Where the court below has no jurisdiction of the case in any form of proceeding, the regular course, if the judgment or decree is for the defendant or respondent, is to direct the
cause to be dismissed, but if the judgment or decree is for the plaintiff or petitioner, as in this case, the Court here will reverse the judgment or decree and remand the cause with proper directions, which in the case supposed must be to dismiss the writ, libel, or petition, as the subordinate court cannot properly hear and determine the matter in controversy. [Footnote 11]
Viewed in the light of these suggestions, it is quite clear that the decree of the circuit court rendered under the petition of review, must be reversed, and inasmuch as the circuit court has no jurisdiction of the subject matter in that form of proceeding, and that it is now too late to take an appeal from the district court to the circuit court, the cause must be remanded with directions to dismiss the petition.
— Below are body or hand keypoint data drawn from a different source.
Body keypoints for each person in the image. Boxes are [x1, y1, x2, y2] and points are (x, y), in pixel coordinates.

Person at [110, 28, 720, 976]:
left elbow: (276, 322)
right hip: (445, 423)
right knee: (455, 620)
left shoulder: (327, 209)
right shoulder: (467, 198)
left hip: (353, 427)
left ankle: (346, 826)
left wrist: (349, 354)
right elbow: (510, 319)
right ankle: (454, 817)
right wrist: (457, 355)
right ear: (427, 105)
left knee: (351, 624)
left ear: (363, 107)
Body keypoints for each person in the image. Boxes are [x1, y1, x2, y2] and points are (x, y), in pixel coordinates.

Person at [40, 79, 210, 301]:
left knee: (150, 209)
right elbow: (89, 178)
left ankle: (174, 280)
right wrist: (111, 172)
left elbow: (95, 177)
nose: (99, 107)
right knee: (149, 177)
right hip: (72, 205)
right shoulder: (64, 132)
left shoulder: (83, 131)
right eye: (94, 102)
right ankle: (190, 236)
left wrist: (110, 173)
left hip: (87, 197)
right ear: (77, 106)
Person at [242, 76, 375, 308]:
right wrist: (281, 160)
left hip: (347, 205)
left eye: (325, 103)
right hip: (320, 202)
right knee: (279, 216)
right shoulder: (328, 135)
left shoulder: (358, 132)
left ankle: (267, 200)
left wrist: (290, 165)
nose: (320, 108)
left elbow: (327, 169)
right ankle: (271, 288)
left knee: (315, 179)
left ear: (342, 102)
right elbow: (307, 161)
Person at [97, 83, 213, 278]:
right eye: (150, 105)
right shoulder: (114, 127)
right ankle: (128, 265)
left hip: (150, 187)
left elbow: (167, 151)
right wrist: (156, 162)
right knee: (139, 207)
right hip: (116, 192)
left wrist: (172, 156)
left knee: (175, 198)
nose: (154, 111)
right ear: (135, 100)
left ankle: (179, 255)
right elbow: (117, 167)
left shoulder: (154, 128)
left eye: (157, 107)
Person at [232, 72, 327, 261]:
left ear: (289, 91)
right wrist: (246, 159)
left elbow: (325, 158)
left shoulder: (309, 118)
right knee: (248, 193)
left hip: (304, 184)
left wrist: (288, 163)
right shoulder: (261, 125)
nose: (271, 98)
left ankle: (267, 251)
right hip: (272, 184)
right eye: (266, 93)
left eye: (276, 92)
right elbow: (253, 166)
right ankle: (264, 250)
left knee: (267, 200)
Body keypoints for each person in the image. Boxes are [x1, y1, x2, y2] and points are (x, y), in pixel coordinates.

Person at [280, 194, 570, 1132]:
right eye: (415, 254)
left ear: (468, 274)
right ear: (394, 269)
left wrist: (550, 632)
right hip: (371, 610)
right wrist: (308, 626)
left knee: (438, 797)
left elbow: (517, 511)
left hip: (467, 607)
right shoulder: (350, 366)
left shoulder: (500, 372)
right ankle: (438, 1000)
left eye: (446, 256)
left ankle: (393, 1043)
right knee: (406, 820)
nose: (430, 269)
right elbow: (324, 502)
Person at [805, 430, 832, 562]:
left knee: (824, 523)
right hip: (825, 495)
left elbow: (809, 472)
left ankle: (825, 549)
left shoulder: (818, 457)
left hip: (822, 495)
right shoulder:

Unable to refer the appellee to any legal remedy as matter of right, under the present pleadings it seems to be proper, in the judgment of the whole Court, to suggest that it may be that the district court will grant a review of the decree rendered in that court, if a proper application is presented for that purpose, which would lay the foundation, if it be granted, in case of an adverse decision upon the merits of the case, for a regular appeal to the circuit court.
Decree reversed without costs and the cause remanded with directions to dismiss the petition for want of jurisdiction.
See supra, pp. 90 U. S. 151-152.
2 Stat. at Large 244.
14 Stat. at Large 520.
Morgan v. Thornhill, 11 Wall. 72.
1 Stat. at Large 84.
2 Stat. at Large 244; 1 id. 84.
United States, Lyon v. Huckabee, 16 Wall. 435.
Barnes v. Williams, 11 Wheat. 415; Suydam v. Williamson, 20 How. 441; Carrington v. Pratt, 18 How. 63; Prentice v. Zane, 8 How. 484; Montgomery v. Anderson, 21 How. 388; Mordecai v. Lindsay, 19 How. 200.